As senior vice president and then COO at a large systems integration firm, I focused on productizing solutions, managing sales teams and managing operations. I also focused on monitoring the effectiveness of contracts. However, I had been in technology sales and technology operations since I was 16 years old. So after the integration firm was sold, I decided that I wanted to do something different and I transitioned to the client side.

How does that prior experience inform your CIO work?

Everything that I had learned over the years was about implementing process controls, creating solutions, managing profitability and ensuring effectiveness. As a result, my approach to running an IT organization centered on the idea that IT is there to enable the company by understanding the metrics that my current COO is trying to work toward and understanding what the business is trying to accomplish.

What is a notable project you have undertaken?

My team just completed a construction project in Gillette Stadium, which included two new video boards and a new entertainment network. We built a broadcast control room to support game-day operations and bowl operations. It is now the largest outdoor video board in the United States.

As part of this, we will deploy upwards of several thousand Internet Protocol TVs (IPTVs) in the stadium.
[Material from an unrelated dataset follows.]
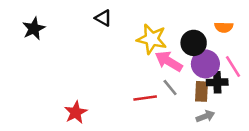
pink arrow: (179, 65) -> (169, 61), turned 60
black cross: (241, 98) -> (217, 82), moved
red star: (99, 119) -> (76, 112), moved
This is one of the largest projects Gillette Stadium has ever embarked upon. It was a challenge for me to build something in an area where I had very little knowledge. I have never worked in the broadcast environment before, and building a broadcast control room is very different than traditional CIO work. So I gave the experts in broadcast engineering the latitude to design it, and I then stepped in with our team when it entered the IP network world.

What has been the most important lesson you have learned, the one that shaped you as an executive?

The biggest lesson as leaders we all learn is to not make excuses. If something is going wrong, stand up, admit it, learn from it and retrain. Trying to push the blame somewhere else is not going to work.

I learned that as a teenager. I learned that if I am responsible for something, I own it and I need to see it through. I also learned to not be afraid to go into an area in which I may not be an expert, because the worst that could happen is that I make a mistake. Then I learn to fix it, and I learn not to make that mistake a second time.

I learned that from my father. My dad was a great mentor to me. He was probably my biggest mentor and he would push me out of my comfort zone. That is essentially how one learns to be a leader: by accepting responsibility and following through.